Bu Öyle Bir İnkılap ki...
Kırk altıncı yıldönümünü kutladığımız bu inkılabın bir benzeri tarihte görülmemiştir. Şöyle ki;
Bu inkılap ile İran’ın yönetici ve ailesi değil 2500 yıllık Şahlık rejimi hedef alınmıştır. İnkılap bir aile, sınıf, zümre adına değil, sadece ve sadece İslam adına yapılmıştır. İnkılabın taraflarından Şah’ın arkasında küresel emperyalizm ve onun mücessem hali Amerika, merhum İmam Humeyni’nin arkasında mazlum ve müstazaf İran halkı ve dünya halkları vardı.
Bu inkılap ile saray el değiştirmemiş, zulmün anıtı olarak müzeye dönüştürülmüştür. Sarayın el değiştirmesine örnek inkılaplardan biri 8 Aralık Suriye inkılabıdır. Sırtını Amerikan emperyalizmine dayandıranlar sırtını Sovyet ve Rus emperyalizmine dayandıranlara karşı zafer kazandılar. Mesela Suriye Arap cumhuriyeti ulusal kimliği korundu. Zindanların tahliyesi her nevi inkılabın değişmez vakayı adliyesindendir. Mazlum Suriye halkı için çok da değişen bir şey olmadı.
İslam’a alenen düşmanlık edemeyenler, ısrarla inkılabı diğer inkılaplar gibi bir ulusa, ırka ve mezhebe dayandırarak saldırı için meşru zemin aramaktadırlar. Ancak Aksa tufanı bir kez daha bu inkılabın zalimlere karşı mazlumların inkılabı olduğunu; asla ulusal, etnik ve mezhebi sınırlarla sınırlandırılamayacağını göstermiştir. Zulmün kaleleri hükmündeki batı başkentlerinde büyük halk kitlelerinin “merg ber İsrail, merg bir Amerika” sloganları atması inkılabın ulusal değil evrensel kimliğini açıklamaktadır.
Bunun tartışmasız bir İSLAM inkılabı olduğu, yönetimde son sözün peygamber varisinde olmasından açıkça anlaşılmaktadır. Oysa Peygamberimizin vefatından kısa bir süre sonra onun yönetiminin defterinin dürüldüğü ve bir daha o devletin ihya edilemeyeceği kanaati dost düşman hemen herkese hâkim olmuştu.
İslam Cumhuriyetinde son söz tıpkı ilk İslam devletinde olduğu gibi dini liderdedir. Devlet, dinin emrinde olup Rehber devletin dini sınırları ihlal halinde müdahil olur. Bu yönüyle de asırlardır teşebbüs edilen ancak bir türlü başarılamayan İslami yönetimin yeniden ihyası gerçekleşmiştir.

- **Verilen problem**
İnkılap hakkındaki metne göre bu inkılapla saraya ne olmuştur? Bu malzeme başka bir kaynaktan alınmıştır.

- **Sağlanan veriler**
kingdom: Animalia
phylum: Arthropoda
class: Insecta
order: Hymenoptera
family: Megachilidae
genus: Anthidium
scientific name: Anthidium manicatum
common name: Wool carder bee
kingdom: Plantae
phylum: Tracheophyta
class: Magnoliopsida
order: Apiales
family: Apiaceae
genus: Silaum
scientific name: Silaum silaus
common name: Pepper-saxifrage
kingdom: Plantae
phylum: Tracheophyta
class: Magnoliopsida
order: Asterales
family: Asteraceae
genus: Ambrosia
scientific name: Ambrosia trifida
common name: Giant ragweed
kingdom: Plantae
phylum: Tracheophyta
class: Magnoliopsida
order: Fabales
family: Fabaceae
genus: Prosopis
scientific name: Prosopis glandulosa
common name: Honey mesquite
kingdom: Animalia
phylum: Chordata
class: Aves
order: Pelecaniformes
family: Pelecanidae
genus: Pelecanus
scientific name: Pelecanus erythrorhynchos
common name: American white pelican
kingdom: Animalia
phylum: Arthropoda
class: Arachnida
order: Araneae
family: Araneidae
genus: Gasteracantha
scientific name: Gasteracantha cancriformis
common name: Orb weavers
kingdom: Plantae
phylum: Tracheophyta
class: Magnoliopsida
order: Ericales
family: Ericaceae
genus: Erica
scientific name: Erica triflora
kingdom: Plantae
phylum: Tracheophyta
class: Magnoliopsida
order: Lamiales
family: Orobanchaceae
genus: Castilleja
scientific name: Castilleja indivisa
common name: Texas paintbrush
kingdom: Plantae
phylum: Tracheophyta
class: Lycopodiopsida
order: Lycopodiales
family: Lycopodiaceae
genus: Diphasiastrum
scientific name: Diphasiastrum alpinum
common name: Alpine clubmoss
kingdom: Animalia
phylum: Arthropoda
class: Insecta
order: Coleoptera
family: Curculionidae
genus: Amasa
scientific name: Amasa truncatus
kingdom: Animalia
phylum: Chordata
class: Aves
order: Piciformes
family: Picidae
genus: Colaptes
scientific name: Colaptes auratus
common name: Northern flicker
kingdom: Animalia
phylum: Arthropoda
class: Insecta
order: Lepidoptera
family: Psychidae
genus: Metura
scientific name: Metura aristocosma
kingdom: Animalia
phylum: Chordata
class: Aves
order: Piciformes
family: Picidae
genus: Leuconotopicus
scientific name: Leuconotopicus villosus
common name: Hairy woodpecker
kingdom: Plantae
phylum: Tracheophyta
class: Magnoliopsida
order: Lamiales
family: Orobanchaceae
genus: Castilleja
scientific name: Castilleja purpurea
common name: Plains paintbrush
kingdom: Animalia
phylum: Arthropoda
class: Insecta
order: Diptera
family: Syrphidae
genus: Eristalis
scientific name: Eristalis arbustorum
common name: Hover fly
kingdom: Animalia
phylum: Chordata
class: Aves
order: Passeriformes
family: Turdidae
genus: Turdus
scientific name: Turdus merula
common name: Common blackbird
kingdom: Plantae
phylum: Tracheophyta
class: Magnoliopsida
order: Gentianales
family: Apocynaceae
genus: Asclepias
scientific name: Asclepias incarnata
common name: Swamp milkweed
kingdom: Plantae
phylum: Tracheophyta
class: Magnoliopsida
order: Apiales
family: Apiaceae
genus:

- **Görevin çözümü**
Saray el değiştirmemiş, zulmün anıtı olarak müzeye dönüştürülmüştür.